Under steady Bush administration pressure since the Battle of Tora Bora in November and December 2001, when Osama bin Laden and some 50 terrorist cohorts escaped, then acting President Pervez Musharraf ordered some 35,000 troops into FATA where they had been forbidden to go by treaty since independence in 1947. These were gradually increased to 100,000. (In an interview published Friday, Mr. Musharraf emphatically ruled out having U.S. troops join the fight against al Qaeda on Pakistani soil.)

. . . The way the German visitors understood their interlocutors in Washington last week, three options are being considered by the Bush administration — all admittedly bad:

(1) The United States bypasses Mr. Musharraf, deals directly with the new Pakistani army chief, Gen. Ashfaq Parvez Kayani, 55, who has attended several staff courses in the U.S., and is regarded as pro-Western. The next generation of Pakistani officers earned their promotions when the U.S. imposed all manner of punitive sanctions against Pakistan for its then still secret nuclear weapons buildup. No one is sanguine about Gen.
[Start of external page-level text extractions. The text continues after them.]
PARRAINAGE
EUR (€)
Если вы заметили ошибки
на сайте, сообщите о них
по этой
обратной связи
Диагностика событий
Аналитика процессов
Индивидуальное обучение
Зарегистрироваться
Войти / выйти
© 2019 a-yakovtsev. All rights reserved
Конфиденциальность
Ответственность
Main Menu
Kayani's ability to rekindle any enthusiasm for going after Taliban and al Qaeda in FATA.

(2) More military aid for the Pakistani army in return for acceptance of joint Special Forces operations in FATA — U.S. rangers coming in by helicopter directly into suspected Taliban-controlled villages, and "painting" targets for unmanned Predators to bomb. No optimism here either as Congress is loath to appropriate more military aid beyond the current $1.3 billion for this year. Most of the $11 billion doled out since September 11, 2001, has gone into big-ticket military hardware items of no value for FATA fighting. Pakistani generals also resent U.S. micromanagement of military assistance.
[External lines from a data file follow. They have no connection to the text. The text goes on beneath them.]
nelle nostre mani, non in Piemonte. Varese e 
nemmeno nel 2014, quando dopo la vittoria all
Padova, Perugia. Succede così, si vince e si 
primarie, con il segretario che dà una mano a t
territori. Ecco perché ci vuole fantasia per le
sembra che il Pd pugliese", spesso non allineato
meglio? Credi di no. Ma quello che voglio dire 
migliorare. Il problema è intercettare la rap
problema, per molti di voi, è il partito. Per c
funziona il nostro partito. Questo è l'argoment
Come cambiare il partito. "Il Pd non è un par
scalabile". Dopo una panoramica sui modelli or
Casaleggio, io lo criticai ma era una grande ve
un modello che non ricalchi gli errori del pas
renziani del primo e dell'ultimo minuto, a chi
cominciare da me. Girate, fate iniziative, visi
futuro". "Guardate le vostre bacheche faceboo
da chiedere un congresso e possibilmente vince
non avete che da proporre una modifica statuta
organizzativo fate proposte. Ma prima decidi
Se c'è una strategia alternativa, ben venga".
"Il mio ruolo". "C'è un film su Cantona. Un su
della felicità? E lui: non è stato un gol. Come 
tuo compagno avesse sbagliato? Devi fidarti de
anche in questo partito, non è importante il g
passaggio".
(3) Unilateral U.S. covert operations in FATA. These would not remain secret very long, most probably leaked by Pakistani intelligence to local media. The country, already a giant powder keg since Benazir Bhutto's assassination last month, would erupt. From Peshawar to Karachi and from Lahore to Quetta, an angry anti-Musharraf mood is palpable throughout the country. Pakistan's nuclear weapons could fall into the hands of a rebellious unit led, for example, by an anti-U.S. Islamist one-star general.
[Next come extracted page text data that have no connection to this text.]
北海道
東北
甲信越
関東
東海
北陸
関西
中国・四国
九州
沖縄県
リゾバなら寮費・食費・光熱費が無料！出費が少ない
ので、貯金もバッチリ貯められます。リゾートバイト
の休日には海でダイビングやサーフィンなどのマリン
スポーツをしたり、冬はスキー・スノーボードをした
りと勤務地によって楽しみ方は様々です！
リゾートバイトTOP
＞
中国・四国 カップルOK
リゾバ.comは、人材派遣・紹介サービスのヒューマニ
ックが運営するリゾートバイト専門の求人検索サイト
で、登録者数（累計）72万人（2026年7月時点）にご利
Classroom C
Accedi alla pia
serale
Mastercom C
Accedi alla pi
The overall Taliban commander in FATA is Baitullah Mehsud, the man accused of having ordered the assassination of Benazir Bhutto. Posing as a tribal leader, turban wrapped around his face, he was one of the signatories to the Sept. 5, 2006, nonaggression pact with Mr. Musharraf, which guaranteed (a) Taliban fighters would not be allowed to cross into Afghanistan; (b) Pakistani soldiers would cease operations against Taliban. It was snare and delusion from the get-go.

Already, anti-Musharraf rioters have torched thousands of cars and trucks, video stores, movie marquees, gas stations and electric power pylons in widely scattered parts of the country.

Flour and power shortages and angry citizens abound throughout Pakistan, now clearly the site of the world's most dangerous crisis. Five candidates belonging to outlawed extremist organizations are running in the Feb. 18 elections in Jhang District alone.

Deafening allied silence greeted Defense Secretary Bob Gates' Afghan request for more NATO troops. So the Pentagon is now drawing up plans to move some 3,200 additional troops, all Marines, to Afghanistan, bringing U.S. and coalition forces to 50,000. But it's still the wrong target. The country is fractured, divided — and at war with itself. This won't change until Taliban is booted out of FATA.

Read the article here.It doesn't take a military genuis to know that it is almost impossible to defeat a determined opponent if you allow the opponent a secure base of operations. And that is what our enemies have in the tribal areas of Pakistan today. How to destroy it without destabilizing the Pakistani government is the conundrum.